Law on digital assets passed by the State Duma (Lower House of the Russian Parliament) will be in force since January 1, 2021. Experts believe though, the law has a number of loopholes which legislators will have to patch up soon.
As Artem Genkin, expert in the theory of money and financial innovation, Doctor of Economics, Professor, and President of the Center for Protection of Depositors and Investors autonomous non-profit organization, noted at a Zoom conference on digital assets organized by the Invest Foresight business magazine as part of the Engineering the Future Club project, a number of tokens remain uncovered by the proposed law.

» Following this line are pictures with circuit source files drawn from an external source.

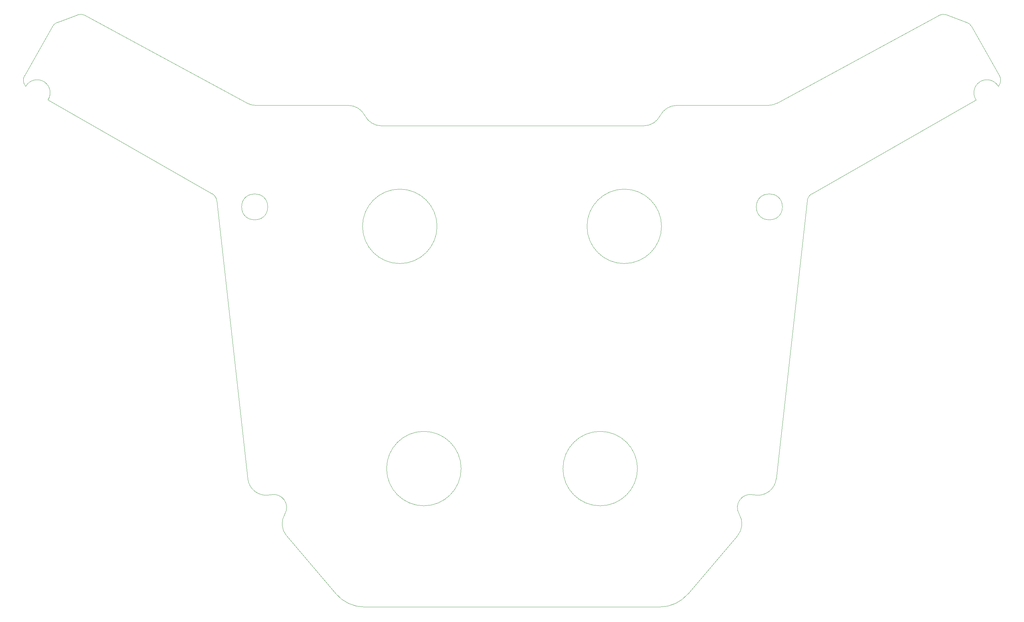
<source format=gbr>
%TF.GenerationSoftware,KiCad,Pcbnew,(6.0.1)*%
%TF.CreationDate,2022-11-23T14:03:38+01:00*%
%TF.ProjectId,992 GT3R PCB 2,39393220-4754-4335-9220-50434220322e,rev?*%
%TF.SameCoordinates,Original*%
%TF.FileFunction,Profile,NP*%
%FSLAX46Y46*%
G04 Gerber Fmt 4.6, Leading zero omitted, Abs format (unit mm)*
G04 Created by KiCad (PCBNEW (6.0.1)) date 2022-11-23 14:03:38*
%MOMM*%
%LPD*%
G01*
G04 APERTURE LIST*
%TA.AperFunction,Profile*%
%ADD10C,0.100000*%
%TD*%
G04 APERTURE END LIST*
D10*
X271604724Y186537852D02*
G75*
G03*
X270300980Y187647394I-2174210J-1234020D01*
G01*
X23844221Y166838282D02*
G75*
G03*
X17839788Y170430468I-2949012J1885025D01*
G01*
X208807334Y49669526D02*
G75*
G03*
X209283464Y55484234I-3809251J3238763D01*
G01*
X183604656Y159826195D02*
X113307432Y159826195D01*
X82772942Y138048800D02*
G75*
G03*
X82772942Y138048800I-3500000J0D01*
G01*
X77422236Y65006321D02*
G75*
G03*
X83542356Y60693433I4969339J552882D01*
G01*
X69113748Y139683794D02*
X77422235Y65006321D01*
X270300980Y187647394D02*
X264899846Y189653530D01*
X69113748Y139683794D02*
G75*
G03*
X67873251Y141575772I-2484658J-276432D01*
G01*
X278791348Y170430468D02*
G75*
G03*
X272786914Y166838281I-3055421J-1707161D01*
G01*
X183604656Y159826195D02*
G75*
G03*
X188069798Y162576195I-1J5000001D01*
G01*
X25026412Y186537852D02*
X17530000Y173330000D01*
X228757885Y141575772D02*
X272786914Y166838281D01*
X192534941Y165326195D02*
G75*
G03*
X188069798Y162576195I-1J-4999999D01*
G01*
X77191106Y165932621D02*
X33795124Y189506754D01*
X108710201Y30542093D02*
X187920935Y30542093D01*
X128200906Y132828001D02*
G75*
G03*
X128200906Y132828001I-10000000J0D01*
G01*
X217053295Y165326195D02*
G75*
G03*
X219440030Y165932621I4J4999981D01*
G01*
X195539442Y34064567D02*
X208807335Y49669526D01*
X108842290Y162576195D02*
G75*
G03*
X113307432Y159826195I4465143J2250001D01*
G01*
X33795124Y189506754D02*
G75*
G03*
X31731290Y189653530I-1193368J-2196793D01*
G01*
X228757885Y141575773D02*
G75*
G03*
X227517388Y139683794I1244172J-2168418D01*
G01*
X26330156Y187647394D02*
G75*
G03*
X25026412Y186537852I870466J-2343562D01*
G01*
X77191106Y165932621D02*
G75*
G03*
X79577841Y165326195I2386731J4393555D01*
G01*
X23844222Y166838281D02*
X67873251Y141575772D01*
X108842290Y162576195D02*
G75*
G03*
X104377147Y165326195I-4465142J-2249999D01*
G01*
X87823801Y49669526D02*
X101091694Y34064567D01*
X134660707Y67735917D02*
G75*
G03*
X134660707Y67735917I-10000000J0D01*
G01*
X220858194Y138048800D02*
G75*
G03*
X220858194Y138048800I-3500000J0D01*
G01*
X181970429Y67735917D02*
G75*
G03*
X181970429Y67735917I-10000000J0D01*
G01*
X101091694Y34064567D02*
G75*
G03*
X108710201Y30542093I7618508J6477527D01*
G01*
X217053295Y165326195D02*
X192534941Y165326195D01*
X213088780Y60693433D02*
G75*
G03*
X209283464Y55484234I-805548J-3406038D01*
G01*
X188430230Y132828001D02*
G75*
G03*
X188430230Y132828001I-10000000J0D01*
G01*
X31731290Y189653530D02*
X26330156Y187647394D01*
X262836012Y189506754D02*
X219440030Y165932621D01*
X278791348Y170430468D02*
G75*
G03*
X279101136Y173330000I-1864420J1665511D01*
G01*
X213088780Y60693432D02*
G75*
G03*
X219208901Y65006321I1150781J4865771D01*
G01*
X87347673Y55484234D02*
G75*
G03*
X83542356Y60693433I-2999768J1803162D01*
G01*
X187920935Y30542093D02*
G75*
G03*
X195539442Y34064567I-1J10000001D01*
G01*
X279101136Y173330000D02*
X271604724Y186537852D01*
X87347671Y55484234D02*
G75*
G03*
X87823801Y49669526I4285382J-2575945D01*
G01*
X219208901Y65006321D02*
X227517388Y139683794D01*
X17530000Y173330000D02*
G75*
G03*
X17839788Y170430468I2174208J-1234021D01*
G01*
X264899846Y189653530D02*
G75*
G03*
X262836012Y189506754I-870466J-2343569D01*
G01*
X104377147Y165326195D02*
X79577841Y165326195D01*
M02*

</source>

“In the future, there will probably be a special legislative act on digital currencies to specify certain provisions of the current law. Yet at the moment, we face the fact that not all of the effective cryptocurrency instruments have been covered in the current act,” the expert said.

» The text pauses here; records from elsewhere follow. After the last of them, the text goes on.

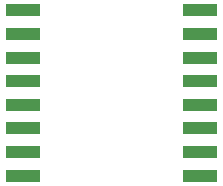
<source format=gbp>
G75*
%MOIN*%
%OFA0B0*%
%FSLAX25Y25*%
%IPPOS*%
%LPD*%
%AMOC8*
5,1,8,0,0,1.08239X$1,22.5*
%
%ADD10R,0.11811X0.03937*%
D10*
X0123306Y0148441D03*
X0123306Y0156315D03*
X0123306Y0164189D03*
X0123306Y0172063D03*
X0123306Y0179937D03*
X0123306Y0187811D03*
X0123306Y0195685D03*
X0123306Y0203559D03*
X0182361Y0203559D03*
X0182361Y0195685D03*
X0182361Y0187811D03*
X0182361Y0179937D03*
X0182361Y0172063D03*
X0182361Y0164189D03*
X0182361Y0156315D03*
X0182361Y0148441D03*
M02*

</source>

In his view, the current law fails to regulate cryptocurrency trade between individuals. In case two individuals decide to make a deal in the cryptocurrencies market, it is still unclear how it should be legally arranged, Professor Genkin noted. The procedures of deals at cryptocurrency exchanges are reasonably clear though.
As Dr Genkin pointed out, some experts suggest expanding the practice of bank deposits insurance onto fiat assets employed for transactions with cryptocurrencies. It may be worth discussing the matter and assessing all pros and cons as well as limits of applying this idea, he said.
According to Artem Genkin, the present-day Russian laws do not specify how an ownership of digital financial asset and digital currencies may be verified in the Russian jurisdiction.
“The law on digital assets passed by the State Duma has stirred contradicting opinions within the expert community, therefore experts and legislators should keep interacting in this regard,” he stressed.